Despite the incredible variety of culinary uses of M. esculenta, it remains the staple crop of the poor.  The agriculture is very labor intensive, not conducive to industrialization. The Food and Agriculture organization of the U.N. sponsors research for improving the subsistence farmer’s ability to produce this stable food. Much of this research has focused on developing genetically modified M. esculenta, which has met with resistance both from farmers and food activists. The starch production for export is mainly in Nigeria, Brazil, and Thailand. Nutritionally, M. esculenta is considered to be mainly a source of calories only.  According to the FAO  “GLOBAL CASSAVA DEVELOPMENT STRATEGY”

Its composition shows 60-65 percent moisture, 20-31 percent carbohydrate, 0.2-0.6 percent ether extracts, 1-2 percent crude protein and a comparatively low content of vitamins and minerals. However, the roots are rich in calcium and vitamin C and contain a nutritionally significant quantity of thiamine, riboflavin and nicotinic acid. Of its carbohydrate, 64-72 percent is made up of starch.
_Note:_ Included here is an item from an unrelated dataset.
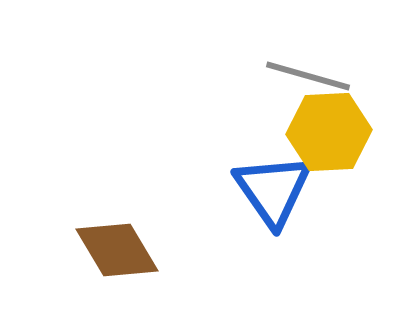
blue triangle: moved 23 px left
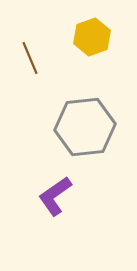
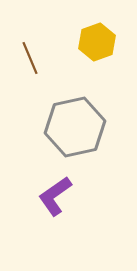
yellow hexagon: moved 5 px right, 5 px down
gray hexagon: moved 10 px left; rotated 6 degrees counterclockwise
So, it’s not exactly empty calories, but it’s not a nutritional powerhouse either. The people who rely on these calories work hard to produce them, and for good reason. It grows well in the tropics and it is pretty tasty; as tapioca pudding, as a flour in baked goods, fried like potatoes, or  the course flour (farofa in brazil), toasted and served as a topping to rice and beans or feijoada.

I’ll add my favorite tapioca pudding recipe when I get home to my cookbook tonight!